O que o técnico Cuca alega?

Em sua coletiva de apresentação no Corinthians, Cuca declarou ser “totalmente inocente” e disse ter “vaga lembrança” do episódio. “Eu estava no Grêmio há uns 20 dias. Tenho vaga lembrança de tudo que aconteceu. Na lembrança que tenho, tinha 23 anos, íamos jogar uma partida e pouco antes subiu uma menina para o quarto. O quarto em que eu estava com mais três jogadores era duplo, tinha duas camas. Essa foi minha participação nesse caso”, disse o treinador.

“Sou totalmente inocente, não fiz nada. As pessoas falam que houve um estupro. Eu não fiz nada”, completou o técnico. Ele também alega que a jovem não lhe reconheceu como um de seus agressores.

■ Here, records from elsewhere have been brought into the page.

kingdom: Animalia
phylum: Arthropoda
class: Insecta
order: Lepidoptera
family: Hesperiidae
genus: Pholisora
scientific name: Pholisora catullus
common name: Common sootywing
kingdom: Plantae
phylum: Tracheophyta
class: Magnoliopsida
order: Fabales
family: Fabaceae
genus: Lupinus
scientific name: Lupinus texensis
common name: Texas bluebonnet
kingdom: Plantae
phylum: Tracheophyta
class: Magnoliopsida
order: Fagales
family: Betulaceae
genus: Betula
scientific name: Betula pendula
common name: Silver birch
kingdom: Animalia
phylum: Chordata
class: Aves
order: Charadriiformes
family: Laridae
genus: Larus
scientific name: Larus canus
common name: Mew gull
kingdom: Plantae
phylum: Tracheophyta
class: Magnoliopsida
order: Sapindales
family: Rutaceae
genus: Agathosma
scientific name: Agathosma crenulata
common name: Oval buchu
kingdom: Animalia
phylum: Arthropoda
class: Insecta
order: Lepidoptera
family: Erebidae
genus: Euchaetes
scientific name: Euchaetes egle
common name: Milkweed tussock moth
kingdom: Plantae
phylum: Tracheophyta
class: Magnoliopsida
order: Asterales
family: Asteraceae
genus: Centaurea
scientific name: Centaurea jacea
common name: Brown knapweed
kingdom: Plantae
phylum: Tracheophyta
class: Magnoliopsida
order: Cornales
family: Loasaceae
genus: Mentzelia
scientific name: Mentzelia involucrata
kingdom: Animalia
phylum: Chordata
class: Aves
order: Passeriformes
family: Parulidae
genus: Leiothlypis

“O mais importante não é a palavra da vítima? Ela falou: ‘Eu não conheço, não vi, não estava’. Foram três vezes. A palavra da mulher era que o Cuca não estava lá. Como posso ser condenado? Pelo quê?”, questionou.

O que diz a defesa da vítima?

O advogado da vítima, Willi Egloff, porém, contestou a versão de Cuca ao afirmar que a menina reconheceu, sim, o então jogador do Grêmio como um dos que participaram do ato. “A declaração de Alexi Stival (Cuca) é falsa. A garota o reconheceu como um dos estupradores. Ele foi condenado por relações sexuais com uma menor”, disse o advogado ao Uol.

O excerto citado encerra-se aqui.